Manaíra Carneiro, de 23 anos, também estranhou as pompas do festival de cinema francês. “Foi um choque. Saí de uma realidade muito pobre para uma muito rica, com gente ostentando, quase que queimando dinheiro. Foi emocionante exibir nosso filme lá, mas era tudo muito estranho. Eu, por exemplo, quase não vi criança lá [risos]! Quando vi, fotografei e fiquei mostrando para todo mundo. Tô acostumada com a favela, cheia de criança e onde as famílias têm sete filhos”, brinca a jovem, que sonha em continuar a trabalhar com audiovisual aliado a novas tecnologias para poder ajudar sua família.

Fonte de Renda

Ela dirigiu com Wagner Novais, de 25 anos, o episódio Fonte de Renda, em que Maicon, um jovem padeiro, passa a levar drogas aos colegas para ter dinheiro para estudar Direito. “Esse é um filme muito humano. Tem quem critique porque tem muita gente feliz, rindo. O que precisam entender é que as pessoas da favela riem e são felizes como todo mundo”, critica Wavá, como é conhecido. “Há oito anos, quando comecei as oficinas de cinema, chorei quando vi meu primeiro curta no campinho de terra batida da Cidade de Deus. Soube que queria aquilo para a minha vida. Hoje posso dizer que fui para Cannes. Eu nunca esperava”, emociona-se.

Wavá teve algumas experiências semelhantes às de Maicon quando entrou no curso de Cinema na Estácio de Sá. “Passei por dificuldades para me locomover e não podia ficar além do período da aula porque não tinha dinheiro para me alimentar. No episódio Fonte de Renda, falo na galhofa sobre o conflito de classes que vi na minha faculdade.”

Deixa Voar

Deixa Voar mostra as barreiras imaginárias do Complexo da Maré, onde mora o diretor Cadu Barcellos.
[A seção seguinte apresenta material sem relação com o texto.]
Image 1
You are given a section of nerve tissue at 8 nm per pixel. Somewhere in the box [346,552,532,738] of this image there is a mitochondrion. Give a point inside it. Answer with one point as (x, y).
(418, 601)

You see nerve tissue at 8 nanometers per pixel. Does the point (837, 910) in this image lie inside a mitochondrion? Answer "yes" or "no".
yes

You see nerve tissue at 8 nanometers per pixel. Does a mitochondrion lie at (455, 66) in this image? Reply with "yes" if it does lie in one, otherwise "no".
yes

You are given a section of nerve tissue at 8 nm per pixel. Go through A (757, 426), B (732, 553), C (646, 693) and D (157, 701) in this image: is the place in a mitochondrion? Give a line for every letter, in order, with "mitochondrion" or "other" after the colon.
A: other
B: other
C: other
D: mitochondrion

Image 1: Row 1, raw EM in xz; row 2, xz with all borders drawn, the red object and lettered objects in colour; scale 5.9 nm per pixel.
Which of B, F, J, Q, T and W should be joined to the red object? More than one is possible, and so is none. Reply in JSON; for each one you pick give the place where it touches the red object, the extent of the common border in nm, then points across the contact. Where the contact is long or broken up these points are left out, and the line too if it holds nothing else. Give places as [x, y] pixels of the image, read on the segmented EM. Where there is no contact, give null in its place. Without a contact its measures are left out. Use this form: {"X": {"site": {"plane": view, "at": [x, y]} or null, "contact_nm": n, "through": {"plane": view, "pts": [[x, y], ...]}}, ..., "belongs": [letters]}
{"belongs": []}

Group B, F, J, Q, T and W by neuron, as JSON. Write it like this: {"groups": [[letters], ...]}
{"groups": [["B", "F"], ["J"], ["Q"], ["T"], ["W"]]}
Conta a história de Flávio, que, para buscar a pipa do amigo, é obrigado a ir para o “território” dominado por uma facção rival. É um retrato singelo de uma cidade chamada Maré. “Aquilo é um grande continente com vários países: 16 comunidades, 170 mil habitantes, todas as facções, polícia, milícias… É um episódio sobre o desconhecido, o refugiado”, explica o diretor.
Para Cadu, “5x Favela, Agora por Nós Mesmos” é mais que um filme, “é um marco na história da cinematografia brasileira”. “Nunca vi nada parecido. Um cara da favela falando sobre a sua realidade no cinema é revolucionário. Além disso, tem a questão do ponto de encontro, porque jovens de várias comunidades fizeram o ‘tudo junto e misturado’ realmente acontecer e dar certo”, comemora.

O mais emocionante, para ele, é saber da importância disso para as pessoas que moram na favela. “Viver de arte no Brasil é muito difícil, mas é muito legal ver sua família, os vizinhos e amigos dizendo que se sentem representados naquilo que eu fiz, no jeito de falar, vestir, nas pequenas coisas. Isso não acontece nas novelas, nem em outros filmes. Eu estava cansado de sentar em frente à televisão e receber luz. Eu queria mudar de lado e reluzir.”

Cacá Diegues garante que todos conseguiram esse feito e que Leon Hirszman (1937-1987), idealizador do primeiro “5x Favela”, está comemorando. “Onde quer que ele esteja, está felicíssimo. Leon sempre foi um congraçador que trabalhou pela solidariedade e pela soma das pessoas.”